WASHINGTON/BRUSELAS (Reuters) – El Fondo Monetario Internacional aumentó el jueves de forma dramática la presión sobre las estancadas conversaciones por la deuda de Grecia, al anunciar que su delegación rompió las negociaciones en Bruselas y volvió a casa por sus grandes diferencias con Atenas.

El inesperado anuncio del FMI llegó mientras la Unión Europea advertía al primer ministro izquierdista de Grecia, Alexis Tsipras, que deje de jugar con el futuro de su país, a punto de quedarse sin liquidez, y adopte decisiones cruciales necesarias para evitar una devastadora cesación de pagos.

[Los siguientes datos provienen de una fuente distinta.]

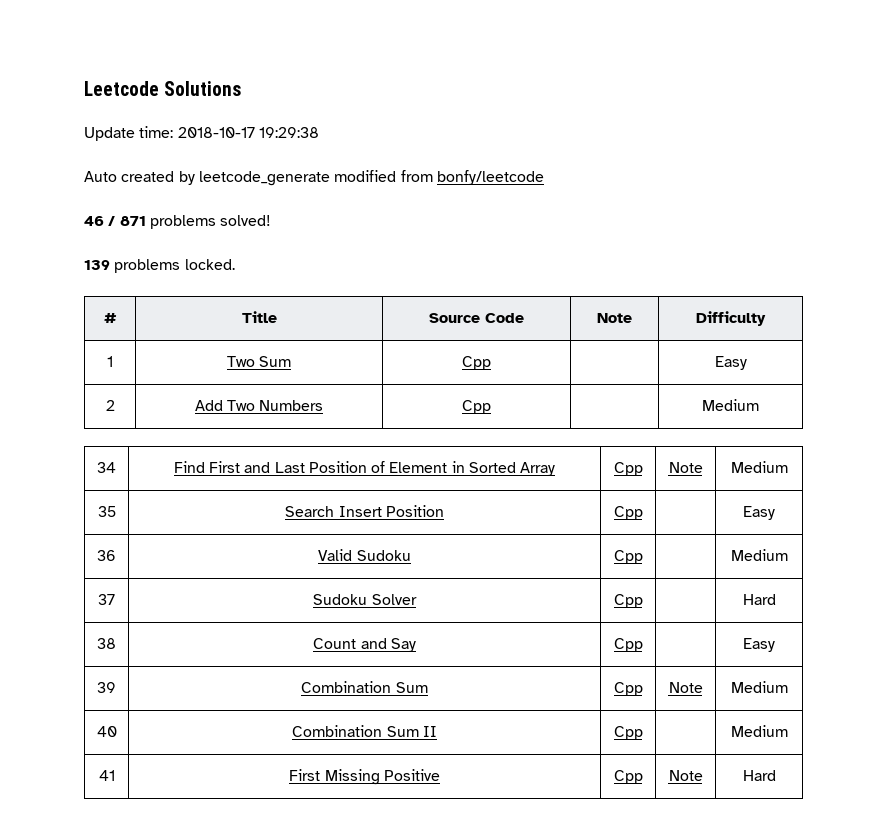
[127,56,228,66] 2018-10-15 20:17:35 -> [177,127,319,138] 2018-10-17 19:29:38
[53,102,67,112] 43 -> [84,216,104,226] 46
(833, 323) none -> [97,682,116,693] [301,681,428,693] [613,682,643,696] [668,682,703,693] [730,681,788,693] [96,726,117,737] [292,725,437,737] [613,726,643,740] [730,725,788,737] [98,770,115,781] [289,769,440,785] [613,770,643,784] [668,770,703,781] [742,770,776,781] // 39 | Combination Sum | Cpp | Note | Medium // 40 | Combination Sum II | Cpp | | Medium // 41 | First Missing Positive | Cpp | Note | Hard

Una fuente griega dijo a Reuters que la delegación griega que estaba negociando un acuerdo de financiación a cambio de reformas abandonó Bruselas y volvió a su país el jueves, citando importantes diferencias entre las partes.

«Hay grandes diferencias entre nosotros en la mayoría de áreas importantes», dijo el portavoz del FMI, Gerry Rice, a periodistas en Washington. «No hubo progresos recientemente en la reducción de esas diferencias, por lo que estamos bastante lejos de un acuerdo».

Grecia necesita un acuerdo para desbloquear ayuda antes de fin de mes, ya que de otra forma no podrá realizar un pago de 1.600 millones de euros (1.800 millones de dólares) al FMI.

Esto podría generar controles de capital y, posiblemente, presionar de forma dolorosa a Grecia hacia una salida de la zona euro, con consecuencias impredecibles para los mercados financieros y la economía europea.

Rice dijo que los puntos más delicados siguen siendo las pensiones, los impuestos y la financiación. El equipo técnico del FMI volvió a Estados Unidos, pero sigue «totalmente comprometido» con Atenas, aseguró.

Las acciones europeas cayeron tras los comentarios del FMI.